Вечером, когда остался я один, вышел на террасу, свечу в стакане приспособил, зажёг её и уселся «Ефремверди» перелистывать. Найду, думаю, там что-нибудь и о судьбе своей.

Налетели на свет бабочки, закружились вокруг, прямо в огонь лезут. Захлопнул я книгу и стал на них смотреть. Трепещет бабочка, крылышками пламени свечи касается, потом, опалённая, в стакан падает, встрепенётся, поднимется и снова к свече ластится. А та, безжалостная, губит её, сжигает. Сама же свеча тоже тает, растекается. «Такова, очевидно, и мудрость любви, — сказал я самому себе. — Если есть бог на небе, постыдится пусть, безголово он этот мир устроил. Не нашёл для любви ни конца, ни начала. Глупо всё это: кому мы нравимся, те нам не нравятся, кого мы любим, те нас не любят, а кто нас любит, тех мы ни во что не ставим, — сплошной круговорот получается. Разве я неправду говорю? Так ведь и со мною получилось! Ходил я по дворам и счастья своего искал. Браковал одних, другие меня браковали, одни мне в душу запали, другим я понравился, а на иных даже не взглянул. Случалось и так, что-то поперёк дороги становилось, и оставался я с разбитым сердцем. Надоело мне в поисках женщины по свету бродить, но без женщины жить не годится. Так что же делать?»
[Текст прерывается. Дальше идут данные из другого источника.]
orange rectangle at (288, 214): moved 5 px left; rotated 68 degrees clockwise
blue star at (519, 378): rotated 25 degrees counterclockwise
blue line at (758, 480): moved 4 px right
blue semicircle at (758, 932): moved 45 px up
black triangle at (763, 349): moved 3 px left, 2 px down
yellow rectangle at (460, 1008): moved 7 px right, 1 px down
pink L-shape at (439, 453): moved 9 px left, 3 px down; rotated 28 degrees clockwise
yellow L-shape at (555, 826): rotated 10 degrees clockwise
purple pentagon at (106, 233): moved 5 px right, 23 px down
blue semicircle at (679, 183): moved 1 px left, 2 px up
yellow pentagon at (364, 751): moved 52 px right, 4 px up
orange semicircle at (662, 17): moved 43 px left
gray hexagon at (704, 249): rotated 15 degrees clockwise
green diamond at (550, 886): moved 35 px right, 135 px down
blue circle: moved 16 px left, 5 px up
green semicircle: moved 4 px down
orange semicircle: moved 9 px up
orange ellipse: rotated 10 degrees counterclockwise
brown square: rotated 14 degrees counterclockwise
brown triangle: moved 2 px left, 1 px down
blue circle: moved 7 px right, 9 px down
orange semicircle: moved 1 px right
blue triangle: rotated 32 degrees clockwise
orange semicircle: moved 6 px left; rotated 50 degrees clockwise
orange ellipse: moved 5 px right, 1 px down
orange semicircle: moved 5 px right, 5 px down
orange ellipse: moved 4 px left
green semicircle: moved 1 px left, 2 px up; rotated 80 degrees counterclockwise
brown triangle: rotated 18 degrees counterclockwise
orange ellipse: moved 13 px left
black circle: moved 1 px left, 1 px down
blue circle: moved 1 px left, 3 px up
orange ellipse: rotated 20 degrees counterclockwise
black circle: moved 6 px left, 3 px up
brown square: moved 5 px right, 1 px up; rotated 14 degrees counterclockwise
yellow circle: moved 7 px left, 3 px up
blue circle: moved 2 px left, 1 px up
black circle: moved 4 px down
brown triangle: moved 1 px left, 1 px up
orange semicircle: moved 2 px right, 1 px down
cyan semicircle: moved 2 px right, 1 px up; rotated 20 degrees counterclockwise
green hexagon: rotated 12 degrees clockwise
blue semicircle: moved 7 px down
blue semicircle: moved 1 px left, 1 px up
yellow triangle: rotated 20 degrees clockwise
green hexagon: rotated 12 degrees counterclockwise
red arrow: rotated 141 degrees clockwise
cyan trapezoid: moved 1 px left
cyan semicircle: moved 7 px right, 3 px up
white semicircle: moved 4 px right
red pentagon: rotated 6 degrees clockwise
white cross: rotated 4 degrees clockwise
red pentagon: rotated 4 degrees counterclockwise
Снова мы с Кечули в путь собрались.

— Очень уж эти поиски затянулись, — заметил мне как-то сват.

— А что, разве я виноват? Тебе-то хорошо, женил я тебя на красавице. Не женщина — мечта, и близнецов тебе родила. А ты чем меня отблагодарил? Сватаешь всяких обезьян. Совсем совесть потерял.

— Не стыдно тебе, креста на тебе нет! Ноги у меня за это время поизносились, и ростом я меньше стал, а ты мне вот какие слова говоришь! Разве моя в том вина, что ты никому не нравишься и никто тебе не нравится? — вышел из терпения сват. — Горько я твоих мать и отца оплакивал, но сейчас, как подумаю, надо мною надо было слёзы лить. Больше других я сожаления достоин, потому как остался ты у меня на попечении.

— Кечо!

— Что Кечо, Кечо? Меня уже двадцать лет Кечо зовут. Чем с тобой ходить, лучше я стану камни таскать. Пропади всё пропадом!

— Ладно уж, успокойся! Не говори лишнего, не то сам пожалеешь.

— А сколько ты меня дразнил? Не для того я на свет родился, чтобы ты надо мной издевался. Пусть падёт на усы мои позор, если я ещё хоть раз с тобой пойду!

— Да они и так посрамлены.

— Ах вот как! Ну и ходи один, перебивайся. Язык у тебя моего длинней и ноги тоже. Так что — ступай. Посмотрим, какую ты себе жену найдёшь!

Невознаграждённый и несправедливо обиженный сват мой в тот вечер покинул меня на волю божью. Не очень-то я расстроился, что свата потерял, но вот что дружбы Кечошкиной лишился, было обидно.

— Несправедливо со мной, сиротой, обошёлся, — упрекнул я всевышнего и в тот же вечер пустился на поиски настоящего свата.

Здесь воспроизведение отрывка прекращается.